* _WRITTEN REQUEST 1_:
Echo the entries word for word, starting at the first line of the entries and ending with the line that contains "white balance: emerald 1". Include both of those lines and nothing beyond them.

* _TEXT EXTRACT_:
Being gay in Wyoming can be challenging, but LGBTQ activist, and performing artist, Andrew Munz has decided to stay and try to make things better. Wyoming Public Radio's Megan Feighery spoke to Munz about art, activism, and growing up in the cowboy state.
- Wyoming Equality
- Rainbow Resource Center- University of Wyoming
- The Shepard Foundation
- The Trevor Project
- LGBT Health
Andrew Munz: I did not grow up on a ranch. A lot of other people in Wyoming will look at me as somebody who grew up in Jackson and kind of roll their eyes. And in Jackson, there's this sense of wealth and I just did not have that upbringing. My family was very middle class. I couldn't afford to go skiing all the time. I couldn't afford the season pass. There's a lot of things that kind of come with the idea of Jackson life that I really had no part of.
Megan Feighery: So, you never felt like you really fit in.
AM: I grew up gay. And you know, I was living in the closet up until I was 21. And I did have this fear and thought that I did not necessarily belong to the Wyoming lifestyle of hyper masculinity and grit. That wasn't really who I was. And so trying to find your footing in a place like Wyoming was difficult for me. I found ways to express myself.
MF: And that was through acting and comedy. What did those outlets do for you?

* _WRITTEN REQUEST 2_:
According to the interview with Andrew Munz, until what age did he live in the closet?

* _ENTRIES SHOWN_:
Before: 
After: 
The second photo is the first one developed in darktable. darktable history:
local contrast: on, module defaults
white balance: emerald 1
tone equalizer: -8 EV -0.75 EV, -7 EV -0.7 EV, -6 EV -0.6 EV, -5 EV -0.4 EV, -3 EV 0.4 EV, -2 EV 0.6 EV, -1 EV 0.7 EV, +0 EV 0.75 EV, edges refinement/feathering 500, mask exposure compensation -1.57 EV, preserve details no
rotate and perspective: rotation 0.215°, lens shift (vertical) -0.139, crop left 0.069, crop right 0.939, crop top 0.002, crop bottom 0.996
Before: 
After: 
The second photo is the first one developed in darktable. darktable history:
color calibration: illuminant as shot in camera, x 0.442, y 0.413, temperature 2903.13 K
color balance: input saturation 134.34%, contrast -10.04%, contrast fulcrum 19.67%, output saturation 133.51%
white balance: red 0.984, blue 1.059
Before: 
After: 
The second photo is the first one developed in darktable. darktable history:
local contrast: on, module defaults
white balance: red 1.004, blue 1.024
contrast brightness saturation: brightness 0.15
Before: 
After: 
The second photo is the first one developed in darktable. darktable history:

* _OUTPUT 1_:
Before: 
After: 
The second photo is the first one developed in darktable. darktable history:
local contrast: on, module defaults
white balance: emerald 1

* _OUTPUT 2_:
He lived in the closet until he was 21.